Return the data that follows exactly, with each line intact.

#### Items from a dataset:
:::

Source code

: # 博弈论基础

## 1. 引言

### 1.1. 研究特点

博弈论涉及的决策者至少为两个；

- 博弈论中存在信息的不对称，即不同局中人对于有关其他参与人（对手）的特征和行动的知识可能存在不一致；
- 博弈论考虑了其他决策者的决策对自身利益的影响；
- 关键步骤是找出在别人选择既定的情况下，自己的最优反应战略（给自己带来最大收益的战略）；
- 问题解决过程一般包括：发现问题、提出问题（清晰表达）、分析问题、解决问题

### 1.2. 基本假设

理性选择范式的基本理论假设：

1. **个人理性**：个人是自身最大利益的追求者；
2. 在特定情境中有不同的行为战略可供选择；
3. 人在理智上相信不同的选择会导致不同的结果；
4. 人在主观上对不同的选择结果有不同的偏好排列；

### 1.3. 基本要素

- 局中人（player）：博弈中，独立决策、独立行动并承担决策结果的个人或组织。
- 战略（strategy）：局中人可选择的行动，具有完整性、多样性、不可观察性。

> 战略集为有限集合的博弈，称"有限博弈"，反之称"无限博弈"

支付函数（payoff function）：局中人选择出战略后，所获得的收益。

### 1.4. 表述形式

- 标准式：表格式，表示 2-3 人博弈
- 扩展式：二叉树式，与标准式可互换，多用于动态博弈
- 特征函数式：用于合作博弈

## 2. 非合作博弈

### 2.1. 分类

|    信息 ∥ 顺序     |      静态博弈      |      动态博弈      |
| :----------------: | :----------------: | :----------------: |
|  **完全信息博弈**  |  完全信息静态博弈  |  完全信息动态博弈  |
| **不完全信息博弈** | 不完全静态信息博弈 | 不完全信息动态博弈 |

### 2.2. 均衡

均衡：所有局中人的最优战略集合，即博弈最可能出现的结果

:::

#### YOUR SOLUTION:
Source code

: # 博弈论基础

## 1. 引言

### 1.1. 研究特点

博弈论涉及的决策者至少为两个；

- 博弈论中存在信息的不对称，即不同局中人对于有关其他参与人（对手）的特征和行动的知识可能存在不一致；
- 博弈论考虑了其他决策者的决策对自身利益的影响；
- 关键步骤是找出在别人选择既定的情况下，自己的最优反应战略（给自己带来最大收益的战略）；
- 问题解决过程一般包括：发现问题、提出问题（清晰表达）、分析问题、解决问题

### 1.2. 基本假设

理性选择范式的基本理论假设：

1. **个人理性**：个人是自身最大利益的追求者；
2. 在特定情境中有不同的行为战略可供选择；
3. 人在理智上相信不同的选择会导致不同的结果；
4. 人在主观上对不同的选择结果有不同的偏好排列；

### 1.3. 基本要素

- 局中人（player）：博弈中，独立决策、独立行动并承担决策结果的个人或组织。
- 战略（strategy）：局中人可选择的行动，具有完整性、多样性、不可观察性。

> 战略集为有限集合的博弈，称"有限博弈"，反之称"无限博弈"

支付函数（payoff function）：局中人选择出战略后，所获得的收益。

### 1.4. 表述形式

- 标准式：表格式，表示 2-3 人博弈
- 扩展式：二叉树式，与标准式可互换，多用于动态博弈
- 特征函数式：用于合作博弈

## 2. 非合作博弈

### 2.1. 分类

|    信息 ∥ 顺序     |      静态博弈      |      动态博弈      |
| :----------------: | :----------------: | :----------------: |
|  **完全信息博弈**  |  完全信息静态博弈  |  完全信息动态博弈  |
| **不完全信息博弈** | 不完全静态信息博弈 | 不完全信息动态博弈 |

### 2.2. 均衡

均衡：所有局中人的最优战略集合，即博弈最可能出现的结果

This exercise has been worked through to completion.